We also heard that Simbu would be seen smoking imported cigars in the movie, especially in the dance numbers. He has unleashed his own self in the larger than life sequences and is expecting the movie to do well. [Link]
When Vallavan gets that Oscar, you know where you heard it first.
September 6, 2006
Ever imagined what would happen if you saw Ileana and Mamta Mohandas on screen, in the same Telugu movie? Well, we can tell you, cos’ we have. Projector rooms would explode all over Andhra Pradesh, triggering a chain reaction that would culminate in a second Big Bang. Science, pure and simple.
While even we had given up on the idea, director Krishna Vamsi thought of something original (maybe a first for a desi director). He made Mamta sing playback for Ileana. Genius, Vamsi-garu. Now we know how you landed Ramya.
Krishna Vamsi is directing a film featuring NTR Jr and Ileana. The music is by Devisriprasad. He has given Mamta a song to sing and it will be picturised on Ileana. {Link}
So, can Mamta sing? Yes. She had extensive classical training under the tutelage of the great Chalakudi Bhagavathar and…actually No, we don’t know, and frankly, we don’t care. We just needed an excuse to post their photos…

September 6, 2006
Know Nila? No?
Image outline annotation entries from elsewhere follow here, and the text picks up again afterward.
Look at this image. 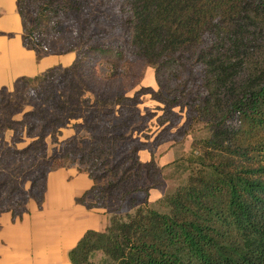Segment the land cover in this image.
Returning <instances> with one entry per match:
<instances>
[{
  "label": "trees",
  "instance_id": "obj_1",
  "mask_svg": "<svg viewBox=\"0 0 264 264\" xmlns=\"http://www.w3.org/2000/svg\"><path fill=\"white\" fill-rule=\"evenodd\" d=\"M108 1L103 0L105 6ZM118 1L122 10L117 6L114 12L124 13L125 46L155 70L159 86L157 93L142 90L135 97L151 94L169 109L186 108L191 119L204 118L211 125L212 136L202 143L203 156L192 161L194 174L187 184L166 197L168 214L147 205L132 214H112L104 232H86L70 251L71 264H95L97 254L102 264H264V0ZM60 3L64 0L50 1L30 27L26 2L18 0L25 45L37 53L52 16L60 18L58 24L65 19ZM122 49L89 47L87 62L107 59L114 73ZM77 51L74 46L55 53ZM77 63L78 58L71 67ZM58 70L20 78L15 90L29 93ZM186 74H199L201 81L191 103L181 102L187 85L179 91L165 84L180 83ZM45 114L50 115L25 117L41 120ZM87 171L93 186L76 203L94 209L87 200L99 199L102 190ZM47 174L39 197L31 192L25 206L29 200L43 206ZM5 212L21 219L26 210L19 215L7 208L0 215Z\"/></svg>",
  "mask_w": 264,
  "mask_h": 264
},
{
  "label": "rangeland",
  "instance_id": "obj_2",
  "mask_svg": "<svg viewBox=\"0 0 264 264\" xmlns=\"http://www.w3.org/2000/svg\"><path fill=\"white\" fill-rule=\"evenodd\" d=\"M23 1L27 25L33 27L36 13L53 0ZM60 5L65 19L58 24L60 18L52 16L38 49L55 53L76 46L78 63L59 67L29 93L15 88L0 92V211L10 208L21 215L31 192L39 197L44 174L64 166L86 173L90 168L102 194L87 203L109 218L144 205L168 214L164 201L193 176L192 161L203 156L211 125L204 118L191 119L186 108L169 109L151 94L135 97L142 90L157 93L159 86L155 70L125 46L124 13L114 12L117 6L116 11L122 10L118 0L106 6L103 0H64ZM99 45H123L114 73L107 59L88 64L89 47ZM165 84L179 91L187 85L181 100L186 103L196 100L201 87L199 74ZM27 113L50 115L37 120ZM102 261V254L94 257L95 264Z\"/></svg>",
  "mask_w": 264,
  "mask_h": 264
},
{
  "label": "crops",
  "instance_id": "obj_3",
  "mask_svg": "<svg viewBox=\"0 0 264 264\" xmlns=\"http://www.w3.org/2000/svg\"><path fill=\"white\" fill-rule=\"evenodd\" d=\"M76 58L26 46L18 0H0V91H13L20 78L71 67ZM92 186L88 173L74 167L48 172L41 208L29 200L21 219L0 215V264H71L69 253L84 234L109 226L108 214L76 203Z\"/></svg>",
  "mask_w": 264,
  "mask_h": 264
}]
</instances>
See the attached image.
Ok, here get to know her before we proceed.
When model Meera Chopra moved to Tamil films, she was rechristened Nila (The Moon) by director Surya (The Sun). Now at a recent film shoot, The Moon was supposed to run behind someone called Poochi (The Insect). And that’s what led her to experience the “scariest day in any human being’s life.”
The camera started running and as soon as the director uttered ‘Action’, Nila started chasing poochi. Out of the blue, a street dog appeared from nowhere and ran in chase of Nila – as is the characteristic of dogs. [Link]
Hmm… chasing hot women is a characteristic of dogs? Now why was the neighbor’s dog after me all the frickin’ time?
Nila obviously got frightened and ran faster crying her lungs out. The crew and the assistant director came to her rescue driving the dog out from the scene and rescuing the terrified Nila. She seemed to be in shock for half an hour and the shoots resumed after this hullabaloo.[Link]
In short, A Dog chasing The Moon that in turn was chasing The Insect. No wonder this is newsworthy.
When our reporter sought SJ Surya’s (remember him? The Sun) opinion on Nila being chased by strange creatures at film shoots, an angry Surya responded that he had stopped chasing her a long time back. Whatever, boss.
September 4, 2006
A long time ago, I sat down on National Highway 7, making burgers out of my ass on a rather hot day in the summer of ‘98, and thought to myself – Was an engineering degree really worth all this? Supporting my fucked-up seniors in a cause that would have the Blank Noise Project reach for smelling salts (they propositioned girls, and when the management disapproved, they forced us juniors into a strike. Bravo, you bastards!). And my disillusionment doubled when I saw the Police Task Force van park a few feet away and out from it emerged two dozen uniformed cops brandishing shiny batons.
Question is – Did I get a movie deal out of it?
No.

Apparently, student strikes double as movie auditions these days. Are you 18, pretty and look good in a hazy photo? Then carry a placard and pose good for the photogs. You just might land a role in another crappy Sathish Kaushik movie. Bollywood, raise your voices and say – Inquilab Yamini.
Yamini got her dream offer from Kaushik after he saw her photo amidst the media coverage of the recent strike by students at MCM DAV College. Yamini was one of the students protesting the alleged slapping of a girl by a college professor. Link
Here’s what we think happened next. An emergency faculty meeting was called and Professor Slappy called for a vote on the best way to hit rock-bottom faster. The outcome of that meeting was released to the press.
College principal Puneet Bedi said, “The criteria has been set. Girls matching international modelling standards would be taken into consideration by a panel of experts, who will then help these girls contest in beauty pageants and venture forth for movie screen tests.” Link
I salute you, Ms.Bedi. It’s time we put those uggos in their place. Behind the placards that hide their face.